I somehow knew, deep down, when I declared this year to be the year I would not tolerate intentional disrespect, the tests would come . . . I'm just a little over half way into this declaration and in the beginning, it got down right crazy. People that have barely spoken to me in months, even years, were suddenly in touch. Folks that insisted upon a "parting of the ways" religiously, are back wanting to chat. I'm a bit shocked at my own responses. I haven't hung up on anyone or thrown anyone out, yet . . . but; the very first thing that crosses my mind in these regular occurrences is: 'The clock is ticking on this year. As of now, it's half over! I don't have time for this.'
I've gotten far too old and let too much go, to miss experiencing just one year of not inviting disrespect. I just want a little taste, then I'll go back to the rejection, judgment, rude comments, phone games, and all the stuff that goes along with our current American society, and my status therein. In this particular life, however; I've come to ignore name calling, being categorized and labeled, and generally in dealing with certain situations, I tend to have what I call my "shoulder shrug / eye roll response. I'm developing boundaries when someone insists upon participating in my projects or visits my place. I'm always open to a better idea, and sometimes it simply makes no difference, but I've also come to a place of accepting their choice to be negative and even watch them go away mad. There are things in life that really are disturbing and painful and while I do feel sorry for negative know-it-alls, I don't take their words, personally. I like to think it's maturity and wisdom, but it could just be apathy . . .
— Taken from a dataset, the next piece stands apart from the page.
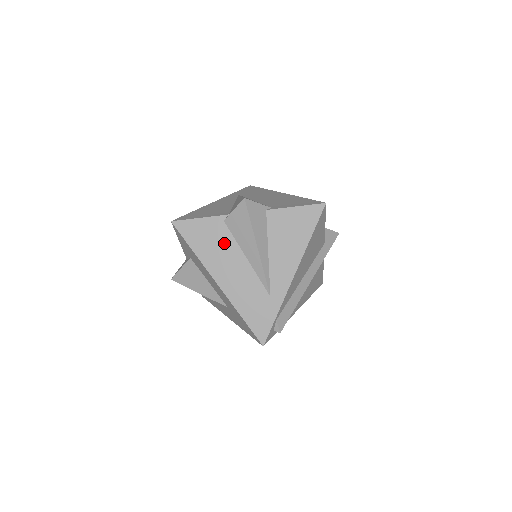
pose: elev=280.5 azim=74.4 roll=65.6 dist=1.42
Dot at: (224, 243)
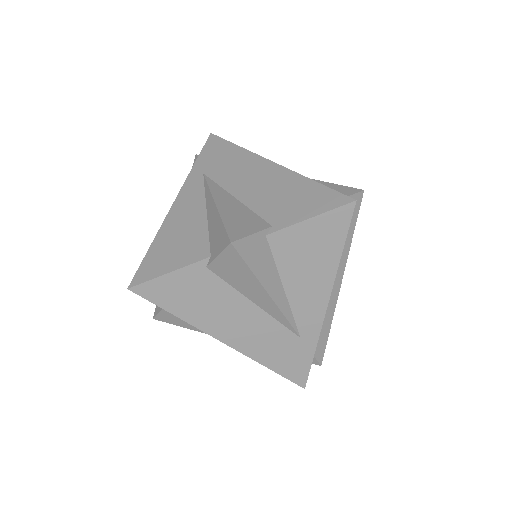
Dot at: (217, 295)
Social media has been a good training ground for me. Most of what I consider to be a bit outlandish can just be ignored, which is so much better than situations in person, where they can see my expression. My poker face just isn't what it used to be, but I don't really mind just openly shutting down in front of rudeness, either. I had a dream not long ago, and the participants were becoming a bit agitated, myself included. Since I do have the history of the other individuals storming out when I do something that annoys them; in the dream, I simply asked, very straight faced, if I needed to quietly do those things they find annoying enough to storm out . . . then I awoke.
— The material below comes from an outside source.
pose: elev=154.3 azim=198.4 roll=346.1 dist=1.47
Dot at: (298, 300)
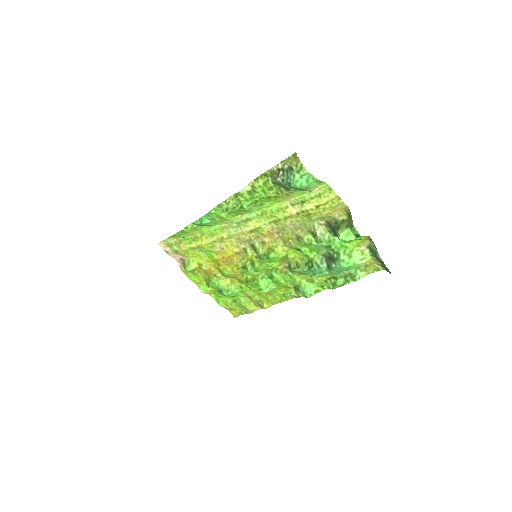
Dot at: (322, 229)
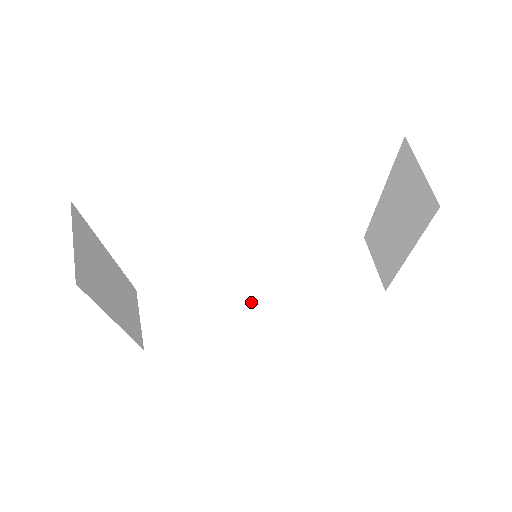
I'm not, for a moment, kidding myself that I will receive respect from some individuals, and certainly not from those who haven't shown it all these years, but I am adamant about not receiving disrespect, this year. The rude disrespect can wait until next year, or who knows, at the end of this year, those who find me worthy of disrespect may not be speaking at all.
This may sound rather harsh, but I've discovered the joy in not being included. I've come to the place in life in which I really don't regret the absence of "another chance."